Jan. 31, 2011 at 5 p.m. c.t. in HS Kernphysik, Becherweg 45

Prof. Dr. Michael Ostrick
Institut für Kernphysik
ostrick@kph.uni-mainz.de

Analysis of diffractively dissociated K−pi+pi− events produced by a 190 GeV/c2 hadron beam on a fixed lh2 target at the COMPASS-experiment
Prometeusz Jasinski (Mainz)


The COmmon Muon Proton Apparatus for Structure and Spectroscopy (COMPASS)-Experiment located at the SPS synchrotron at CERN took data to study a large number of physics processes and COMPASS is about to contribute significantly to the field of hadron spectroscopy.

The hunt for exotic, glue-rich resonances was the main topic of the hadron runs in the years 2008 and 2009. Most of the data in 2008 was taken with a negative hadron beam with an energy of 190 GeV/\(c^2\) impinging on a liquid hydrogen target. Neutral as well as charged events with single diffractive signature triggered by a recoiling proton were recorded. Since the beam consists mainly of pions processes like diffractive dissociation into 3 pions were dominating.

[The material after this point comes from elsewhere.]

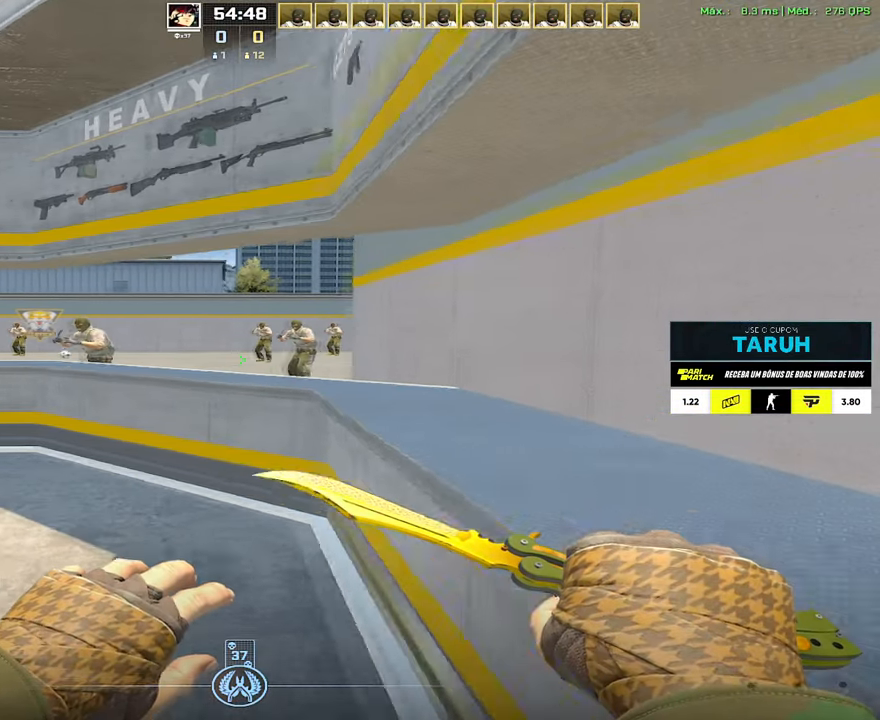
{"keys": ["d"], "mouse": [], "events": []}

The beam also hold a small fraction of kaons that were identified using ChErencov Differential counters with Achromatic Ring focus (CEDAR).
The small fraction of Kaons of about 2.4% allows the study of diffractive dissociation into \(K^- \pi^+ \pi^-\).

I will present selection and analysis of those events from all 2008 data. The invariant mass distributions show well known narrow resonances as \(K_1(1270), K_1(1400)\) and \(K_2(1770)\). To understand the whole spectrum hiding many weaker and/or wider resonances techniques of partial wave analysis (PWA) are applied. I will illustrate the basic ideas of this analysis before showing results from ongoing analysis.